The California FAIR Plan has also requested an average 35.8% premium hike—its largest in years—as private carriers retreat from high-risk areas, CAR reported. If approved, the move would land hardest on households already strained by prices and insurance scarcity in fire-prone regions, raising entry costs for buyers and carrying knock-on effects for listings and mobility.

Policy crosswinds add to the drag. Financial markets have been rattled by President Trump’s threat of 100% tariffs on Chinese imports starting Nov. 1, a response to Beijing’s tighter controls on rare-earth exports. Tariff uncertainty typically curbs the appetite for risk and raises input costs for California’s trade-exposed firms in logistics, electronics and consumer goods, potentially pressuring hiring and investment through year-end, according to a recent report from CBS News.

Households are already turning more cautious. The New York Fed’s Survey of Consumer Expectations for September showed the perceived probability of job loss ticking up and expected earnings growth slipping to 2.4%, the lowest since April 2021. Consumers also nudged down their one-year financial outlooks—behavior that tends to restrain discretionary spending and home purchases, according to the Federal Reserve Bank of New York.

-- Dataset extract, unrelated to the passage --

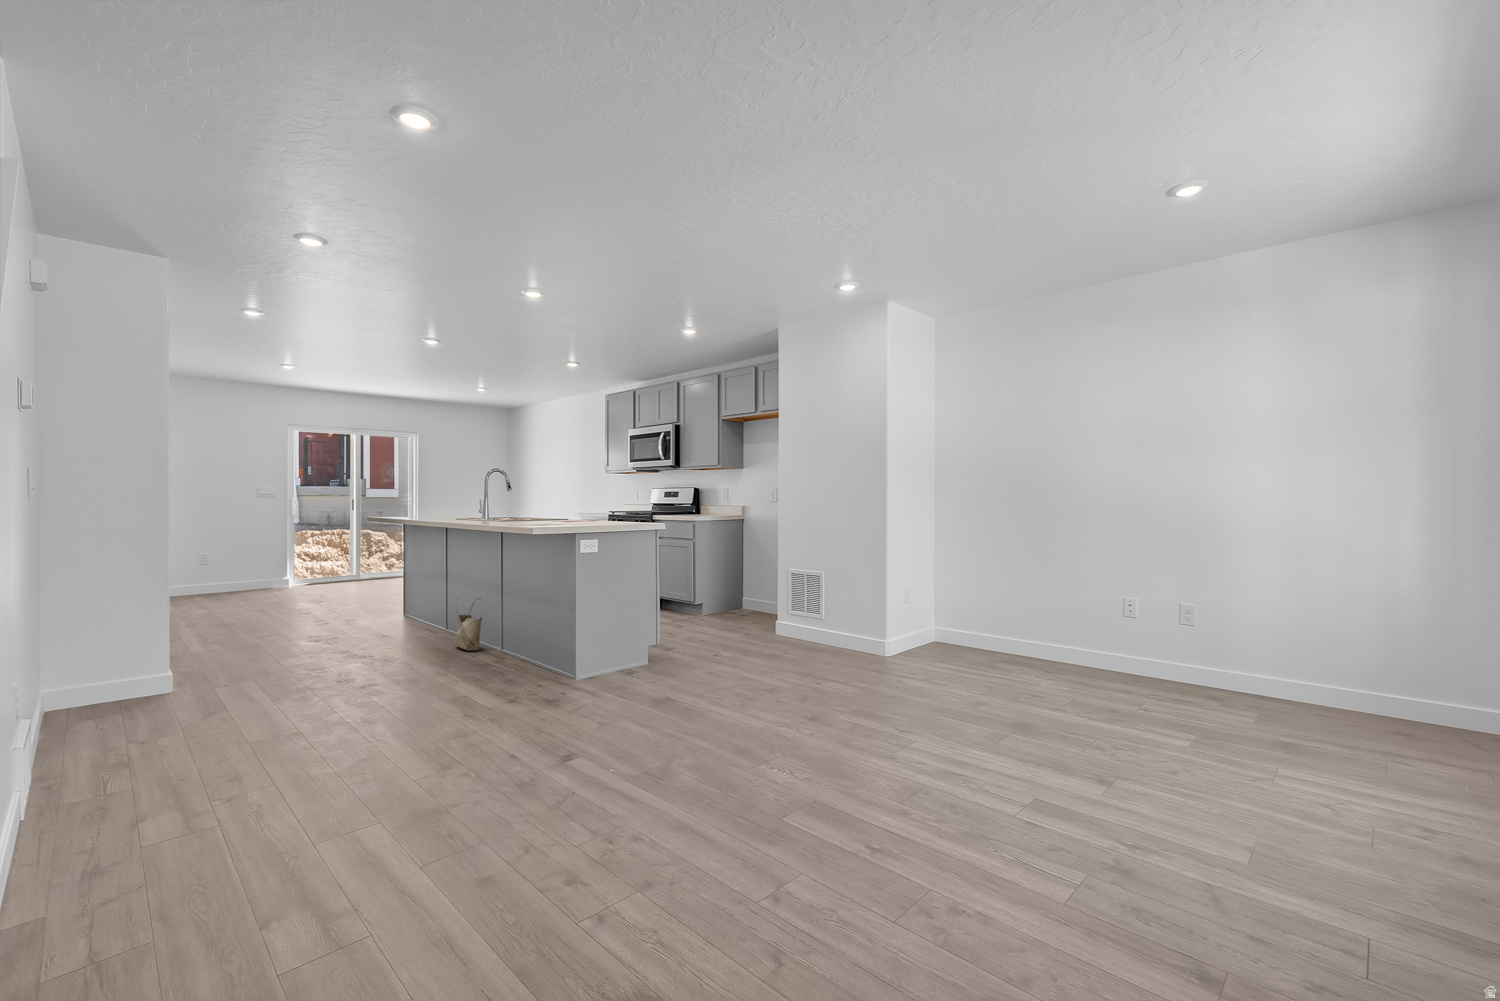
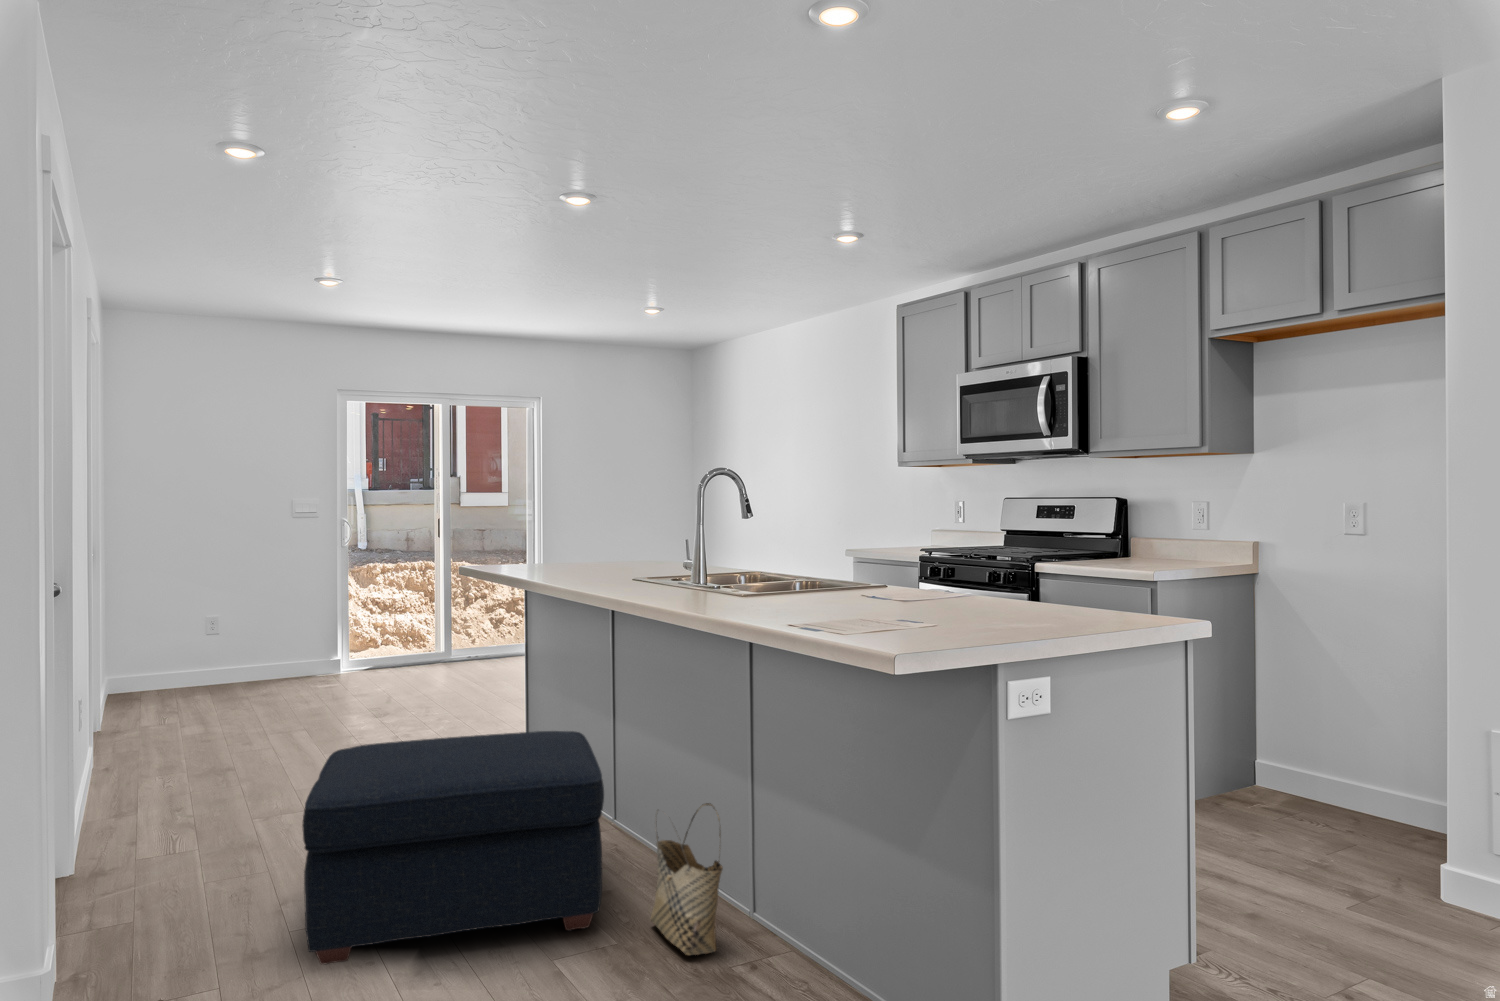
ottoman: none [308,581,435,660] -> present [302,731,604,964]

Stress is visible at the margins of housing credit. Data provider ATTOM reported 35,602 U.S. properties with foreclosure filings in September, down 0.3% from August but up 20% from last year, as California ranked 12th-highest among states by foreclosure rate. While activity remains below pre-pandemic levels, a cooling job market and higher carrying costs could push delinquencies higher into 2026, a risk for the state’s most vulnerable borrowers, said ATTOM.

Together, the indicators sketch a picture of a state economy idling below potential. CAR’s read is that sentiment is stuck as buyers face a three-part squeeze—payment affordability after 2022–24 price gains, insurance availability and cost, and broader macro volatility. Even a modest rate dip hasn’t moved the needle, suggesting that policy uncertainty, rather than rates alone, is holding back demand. That uncertainty, says Fannie Mae, now spans fiscal negotiations in Washington, trade policy and the regulatory response to California’s insurance crunch—variables that businesses and households can’t easily price.

Meanwhile, economists say stabilization hinges on clarity. A durable easing in mortgage rates, a regulatory pathway that coaxes private insurers back into the market, and a de-escalation of tariff risks could help thaw transactions and unlock supply from “rate-locked” owners. Otherwise, the CAR report noted, California’s housing engine—long the state’s business-cycle amplifier—looks set to contribute less to growth this winter than in prior recoveries, keeping the broader economy on a slower track.